- Job item -
From the entries below, list each line with "partición".

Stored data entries
○ ○ ○ ○ ○ ○ ○

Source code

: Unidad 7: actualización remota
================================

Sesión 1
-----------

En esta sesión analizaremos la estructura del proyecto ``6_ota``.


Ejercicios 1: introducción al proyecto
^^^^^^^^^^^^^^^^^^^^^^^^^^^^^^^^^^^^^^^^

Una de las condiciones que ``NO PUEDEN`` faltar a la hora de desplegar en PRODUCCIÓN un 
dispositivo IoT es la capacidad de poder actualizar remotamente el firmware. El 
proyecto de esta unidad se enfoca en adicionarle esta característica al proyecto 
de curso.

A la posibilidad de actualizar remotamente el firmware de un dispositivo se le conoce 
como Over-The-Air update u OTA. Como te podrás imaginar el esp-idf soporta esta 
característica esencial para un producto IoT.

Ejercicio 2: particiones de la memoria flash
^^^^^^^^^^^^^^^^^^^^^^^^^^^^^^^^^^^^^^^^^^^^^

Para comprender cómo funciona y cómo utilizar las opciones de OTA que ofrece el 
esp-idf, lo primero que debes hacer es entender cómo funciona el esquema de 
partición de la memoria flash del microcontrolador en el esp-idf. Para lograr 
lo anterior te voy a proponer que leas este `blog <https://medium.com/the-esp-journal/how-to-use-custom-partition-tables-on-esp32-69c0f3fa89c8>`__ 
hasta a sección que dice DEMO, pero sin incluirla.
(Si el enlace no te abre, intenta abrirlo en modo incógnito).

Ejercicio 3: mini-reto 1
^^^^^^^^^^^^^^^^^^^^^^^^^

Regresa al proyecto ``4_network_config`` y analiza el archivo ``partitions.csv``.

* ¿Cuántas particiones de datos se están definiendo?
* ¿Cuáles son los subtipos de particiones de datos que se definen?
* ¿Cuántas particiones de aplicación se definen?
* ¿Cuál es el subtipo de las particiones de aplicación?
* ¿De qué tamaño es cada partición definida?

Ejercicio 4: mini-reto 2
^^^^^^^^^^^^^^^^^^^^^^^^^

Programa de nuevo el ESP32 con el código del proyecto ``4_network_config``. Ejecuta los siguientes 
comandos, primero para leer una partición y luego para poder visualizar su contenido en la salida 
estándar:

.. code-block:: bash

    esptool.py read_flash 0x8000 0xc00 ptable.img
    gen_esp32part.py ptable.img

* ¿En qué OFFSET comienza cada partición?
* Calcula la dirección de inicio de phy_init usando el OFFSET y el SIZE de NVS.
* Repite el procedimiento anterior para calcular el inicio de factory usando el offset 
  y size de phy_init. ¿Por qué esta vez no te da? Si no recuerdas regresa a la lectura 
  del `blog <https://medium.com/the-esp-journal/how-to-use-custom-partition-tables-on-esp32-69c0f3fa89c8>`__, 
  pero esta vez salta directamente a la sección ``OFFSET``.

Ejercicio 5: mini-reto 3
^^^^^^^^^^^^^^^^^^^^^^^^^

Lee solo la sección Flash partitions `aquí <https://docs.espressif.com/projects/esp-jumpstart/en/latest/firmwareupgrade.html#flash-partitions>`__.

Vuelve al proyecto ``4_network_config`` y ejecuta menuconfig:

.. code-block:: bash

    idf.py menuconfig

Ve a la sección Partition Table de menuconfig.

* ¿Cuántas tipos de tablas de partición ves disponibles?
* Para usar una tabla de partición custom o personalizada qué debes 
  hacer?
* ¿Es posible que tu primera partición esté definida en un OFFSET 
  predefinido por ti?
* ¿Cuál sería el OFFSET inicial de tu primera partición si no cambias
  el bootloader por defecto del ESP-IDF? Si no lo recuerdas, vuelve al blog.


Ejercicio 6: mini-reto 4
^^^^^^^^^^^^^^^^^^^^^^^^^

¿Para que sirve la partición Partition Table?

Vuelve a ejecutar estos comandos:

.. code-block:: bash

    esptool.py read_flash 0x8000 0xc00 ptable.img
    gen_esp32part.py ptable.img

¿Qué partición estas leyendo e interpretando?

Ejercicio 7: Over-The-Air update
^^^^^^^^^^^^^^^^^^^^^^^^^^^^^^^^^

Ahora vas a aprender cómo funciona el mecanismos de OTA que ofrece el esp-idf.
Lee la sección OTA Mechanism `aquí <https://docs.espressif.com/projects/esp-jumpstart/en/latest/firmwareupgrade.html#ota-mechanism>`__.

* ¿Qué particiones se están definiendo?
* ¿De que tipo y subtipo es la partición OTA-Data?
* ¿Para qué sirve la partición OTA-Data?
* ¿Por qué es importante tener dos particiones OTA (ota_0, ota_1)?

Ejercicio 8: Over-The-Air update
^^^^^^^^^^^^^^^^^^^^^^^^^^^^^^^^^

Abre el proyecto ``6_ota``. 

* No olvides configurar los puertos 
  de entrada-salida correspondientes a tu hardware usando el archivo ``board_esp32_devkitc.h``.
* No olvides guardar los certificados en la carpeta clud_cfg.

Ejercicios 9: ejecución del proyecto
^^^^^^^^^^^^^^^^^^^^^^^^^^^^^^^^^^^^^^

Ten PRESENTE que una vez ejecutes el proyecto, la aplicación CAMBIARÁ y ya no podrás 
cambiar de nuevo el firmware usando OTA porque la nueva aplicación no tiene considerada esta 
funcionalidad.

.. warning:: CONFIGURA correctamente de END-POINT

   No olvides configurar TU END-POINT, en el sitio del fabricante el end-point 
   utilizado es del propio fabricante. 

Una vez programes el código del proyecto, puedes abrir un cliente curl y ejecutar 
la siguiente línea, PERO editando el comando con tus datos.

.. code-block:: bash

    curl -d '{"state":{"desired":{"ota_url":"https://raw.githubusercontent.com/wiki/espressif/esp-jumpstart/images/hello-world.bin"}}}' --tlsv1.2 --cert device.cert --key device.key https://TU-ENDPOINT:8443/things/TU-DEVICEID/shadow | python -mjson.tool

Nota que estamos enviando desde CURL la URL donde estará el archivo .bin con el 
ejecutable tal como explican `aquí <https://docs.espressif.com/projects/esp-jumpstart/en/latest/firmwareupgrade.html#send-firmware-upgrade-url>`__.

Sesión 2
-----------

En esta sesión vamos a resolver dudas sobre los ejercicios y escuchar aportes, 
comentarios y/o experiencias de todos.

○ ○ ○ ○ ○ ○ ○

- Exercise solution -
partición de la memoria flash del microcontrolador en el esp-idf. Para lograr 
* ¿De qué tamaño es cada partición definida?
comandos, primero para leer una partición y luego para poder visualizar su contenido en la salida 
* ¿En qué OFFSET comienza cada partición?
* ¿Cuántas tipos de tablas de partición ves disponibles?
* Para usar una tabla de partición custom o personalizada qué debes 
* ¿Es posible que tu primera partición esté definida en un OFFSET 
* ¿Cuál sería el OFFSET inicial de tu primera partición si no cambias
¿Para que sirve la partición Partition Table?
¿Qué partición estas leyendo e interpretando?
* ¿De que tipo y subtipo es la partición OTA-Data?
* ¿Para qué sirve la partición OTA-Data?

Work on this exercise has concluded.